Early on in “Charlie Bartlett,” the feature debut from director John Poll and writer Gustin Nash, the titular character (Anton Yelchin) asks his mother (Hope Davis) what more there is “to high school than being well-liked?” While his mother cannot offer an answer, the film tries to suggest that “being yourself” is more important. The film’s own inability to be itself, however, detracts from this otherwise admirable message. Though the story ultimately feels contrived, “Charlie Bartlett” provides the perfect vehicle to showcase Yelchin’s considerable comedic talent.
Expelled from a series of private academies, rich boy Charlie Bartlett must attend the local public school, West Summit High. Initially, Charlie does not fit in with his fellow students: On the first day alone, Charlie receives a beating from the school bully, Murphy Bivens (Tyler Hilton). At the recommendation of his family’s on-call psychiatrist, Charlie starts taking Ritalin. He quickly discovers that psychiatric help is in high demand among the student population. Ever scheming, Charlie teams up with his former nemesis, Murphy, to fulfill this demand. Fooling a host of psychiatrists into prescribing him the needed drugs, Charlie dispenses pills and advice from his makeshift office in the boys’ bathroom.
Meanwhile, Charlie becomes romantically involved with the principal’s daughter, the edgy-but-kind Susan Gardner (Kat Dennings). Despite his troubles with alcoholism, Principal Gardner (Robert Downey Jr.) proves a caring father to Susan. At work, however, Principal Gardner is an entirely ineffective administrator and disciplinarian: Like Charlie, he obsesses over being “well-liked.” For a principal, this is not a job asset. As Charlie wins the affection of Susan and the entire student body, Principal Gardner makes it his personal mission to destroy Charlie.
Unfortunately, at this point “Charlie Bartlett” unravels. The power struggle between Charlie and Principal Gardner becomes increasingly unrealistic. The resulting conflict involves two physical altercations and an act of mass-student vandalism. These scenes simply do not fit the comic tone established earlier in the film. Consequently, the reconciliation of Charlie and Principal Gardner appears artificial as well: The characters fall too far apart to come back together in a believable fashion.

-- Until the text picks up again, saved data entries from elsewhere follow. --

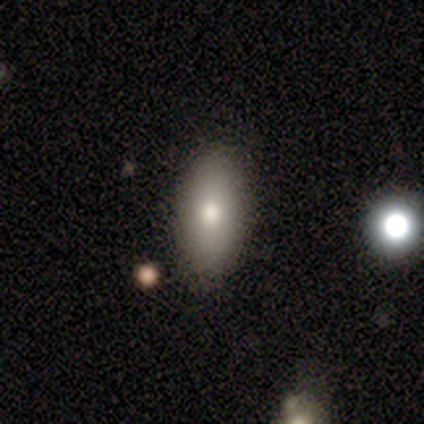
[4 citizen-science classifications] Smooth or featured?
  - smooth: 100% *
  - featured or disk: 0%
  - star or artifact: 0%
How rounded?
  - in between: 100% *
  - round: 0%
  - cigar-shaped: 0%
Merging?
  - none: 75% *
  - minor disturbance: 25%
  - major disturbance: 0%
  - merger: 0%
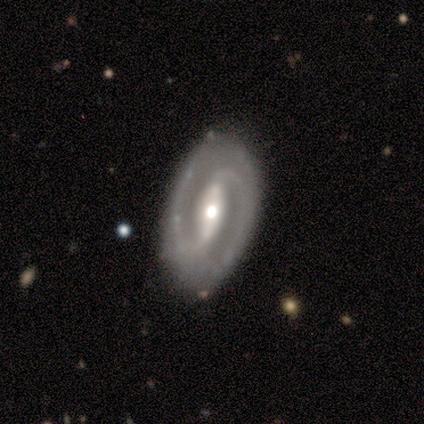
Smooth or featured? featured or disk (74%)
Edge-on disk? no (94%)
Bar? strong (79%)
Spiral arms? yes (85%)
Spiral winding? tight (46%, tied with medium)
Spiral arm count? 2 (93%)
Bulge size? moderate (61%)
Merging? none (88%)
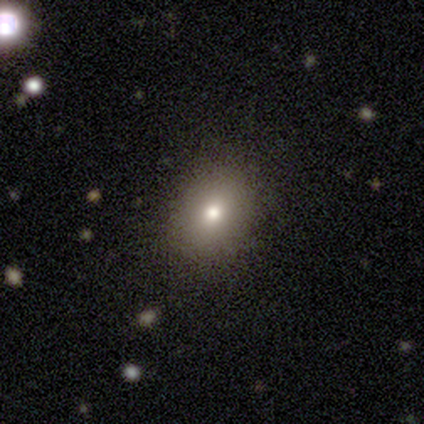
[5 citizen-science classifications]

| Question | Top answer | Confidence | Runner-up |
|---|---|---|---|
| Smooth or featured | smooth | 80% | featured or disk (20%) |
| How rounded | in between | 75% | round (25%) |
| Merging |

This artificiality is not the fault of the actors but a fault of the material. Throughout “Charlie Bartlett,” Nash supplies his characters with bizarre one-liners clearly intended for comic effect. Though often hilarious, these lines seem distinctly separate from the reality of the film and produce odd moments of detachment from Charlie’s story.

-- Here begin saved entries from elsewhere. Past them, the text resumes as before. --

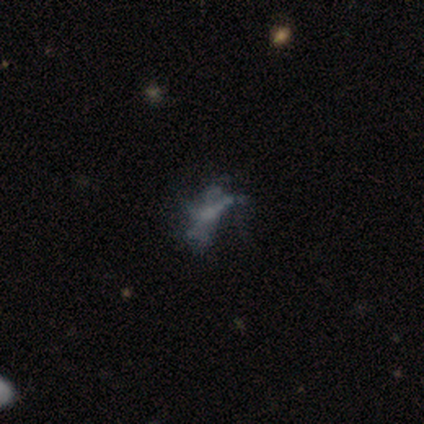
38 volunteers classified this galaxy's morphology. Q: Smooth or featured?
A: featured or disk (66%); runner-up: star or artifact (26%)
Q: Edge-on disk?
A: no (100%)
Q: Bar?
A: no (80%); runner-up: strong (16%)
Q: Spiral arms?
A: no (80%); runner-up: yes (20%)
Q: Bulge size?
A: none (76%); runner-up: small (20%)
Q: Merging?
A: none (61%); runner-up: major disturbance (32%)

Poll’s direction also contributes to this unreality. In an attempt to represent Charlie’s drug-induced thoughts, the film imagines Charlie wildly bouncing a basketball in an empty pool. In another scene, Poll uses a slow-motion montage to depict Charlie losing his virginity to Susan. At these moments, the film feels self-consciously cinematic; this then is precisely where “Charlie Bartlett” fails. These scenes detract from the film’s attempts at sincerity.
Yelchin’s performance, however, still makes a viewing worthwhile. Previously seen in Showtime’s “Huff” and “Alpha Dog,” Yelchin stars in his first leading role and succeeds in every regard. With a goofy, unassuming smile, Yelchin renders Charlie immediately likeable. In a film plagued by artificiality, Yelchin is able to make Charlie — an excessively precocious character — instantly believable.

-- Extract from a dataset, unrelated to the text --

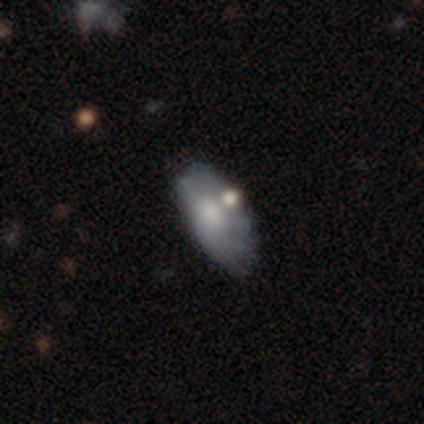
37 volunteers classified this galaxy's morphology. Smooth or featured? smooth (51%)
How rounded? in between (95%)
Merging? none (31%, tied with minor disturbance)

The role also gives Yelchin the opportunity to demonstrate his impressive talent for physical comedy. Whether enacting the emotions of his student patients to befuddled therapists or performing a hilarious monologue about menstruation, Yelchin makes use of his body for comic effect.
Yelchin also holds tremendous rapport with Davis. Together they successfully portray an unusual mother-son dynamic, where Charlie is clearly the adult to his pill-popping mother. In their brief interactions, the duo proves hilarious. It is a shame then that this relationship takes a backseat to the film’s more pressing plot concerns.
Dennings, a relative newcomer, delivers a nicely understated performance as Charlie’s girlfriend. She manages to keep her character both attractive and compelling. Downey Jr. is obviously believable as an alcoholic father, but as the plot renders his character more and more absurd, he strains to keep up.
While “Charlie Bartlett” attempts to tackle serious issues — psychiatric drug use, juvenile parents and even absentee fathers — the film feels insincere. As his performance demonstrates, Yelchin deserves better material in the future. Hopefully his success here will help propel his career toward more opportunities to display his extraordinary acting ability.